Since 2024.03.07
A enterprise level performance testing solution. Taking inspiration from nGrinder, this project aims to develop a Spring Boot application mirroring nGrinder’s functionality as closely as possible.
You can use our service in https://www.high-load.org. currently deactivated.
BM has 2 major components.
A web application that manage test templates, user, groups, etc. Enables the performance tester to run its test.
A scalable performance tester that create the number of vuser threads, send HTTP load to target server.
And for user who confiuring own service, eureka server is used in service discovery purpose.
Our service should handle high load of HTTP request since our project name is performance tester. To handle multiple HTTP request, we choose webClient (which is a reactor based library). WebClient has a Netty based async non+blocking architecture, so it is a perfect solution.
But, we cannot control concurrency level of webClient. Because webClient itself provide full concurrency with no limit and no option for limit concurrency.

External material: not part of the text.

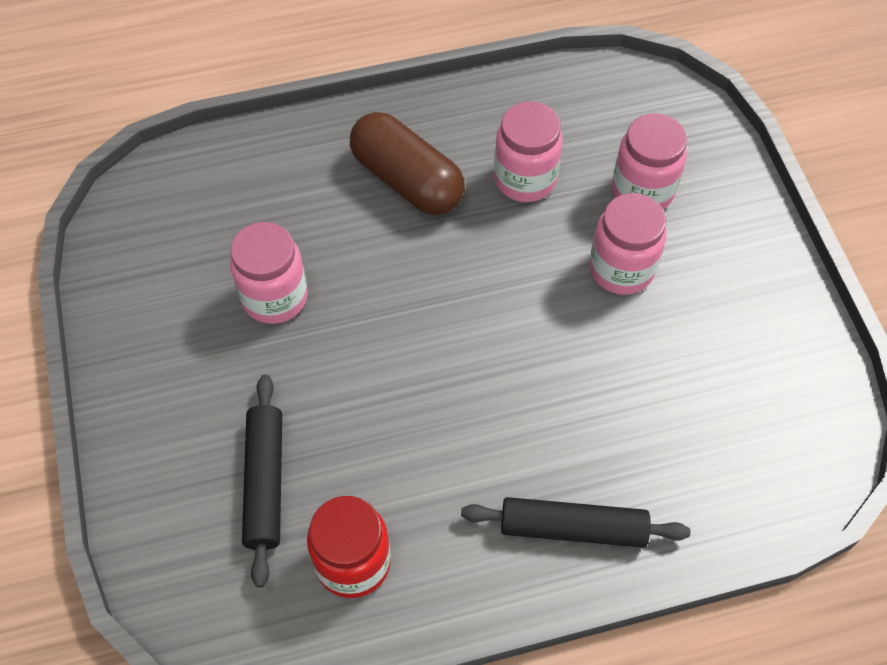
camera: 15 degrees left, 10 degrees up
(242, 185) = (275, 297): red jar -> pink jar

Because of that reason, we create thread as much as the number of vuser and send webClient and blocking them. So requests are performed in parallel as many vusers and are also blocked. We used this method to control the concurrency level.
bm-agent is an application that actually transmits HTTP to the target server. And we observe that this bm-agent consume heavy load and need to distribute the load by making it scalable across multiple worker nodes. And the bm-controller should be noticed the scaled in/out of the corresponding bm-agent.

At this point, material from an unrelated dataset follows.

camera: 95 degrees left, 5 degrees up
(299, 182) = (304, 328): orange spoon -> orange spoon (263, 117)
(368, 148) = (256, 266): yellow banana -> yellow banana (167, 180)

So, we configured the scheduler to notify not only the currently connected bm-agent but also new bm-agent through service discovery in every second. Service discovery in the currently deployed production uses the K8S API through the spring-cloud-kubernetes-client
library (in the docker compose distribution, service discovery is implemented through eureka).

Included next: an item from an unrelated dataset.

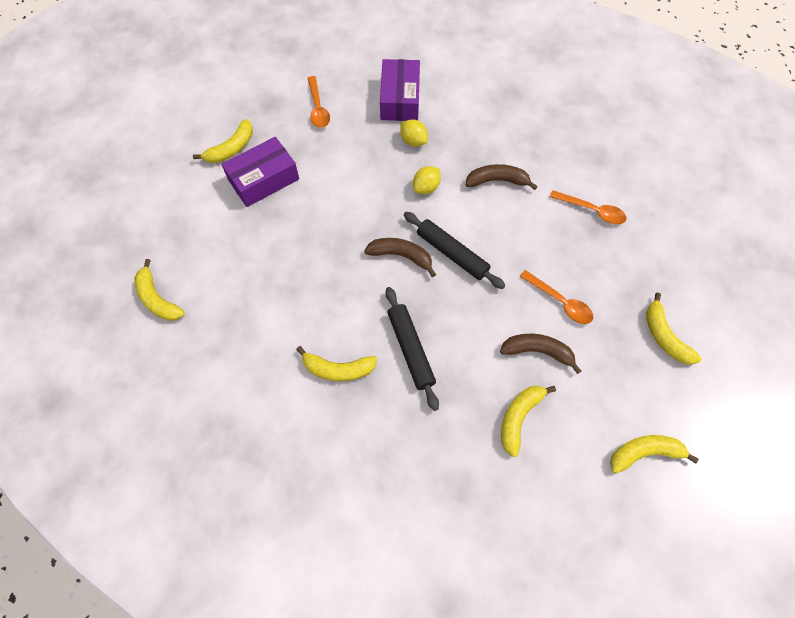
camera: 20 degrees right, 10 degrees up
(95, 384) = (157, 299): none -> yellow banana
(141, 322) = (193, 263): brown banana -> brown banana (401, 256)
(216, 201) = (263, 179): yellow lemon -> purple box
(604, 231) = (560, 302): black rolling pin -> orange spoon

Again, since our application consume heavy cpu resource, concurrency is a major consideration. So we separate major logics(calculation, saving intermediate result, sse, etc.) using multiple threads and schedulers. We use CompletableFuture for running logics with async non-blocking.
We use multiple threads and schedulers and here, managing their resource is important(when job finished or stop, shutdown all related schedulers and threads). So we implement composite shutdown logic.
We also consider automation for continuous integration and deployment. see #34
You can configure your own service with docker compose file.
Run docker compose up
in project root directory! We already make an example docker compose files for you.
Instead of kubernetes service discovery, we provide eureka service for someone who don't use kubernetes.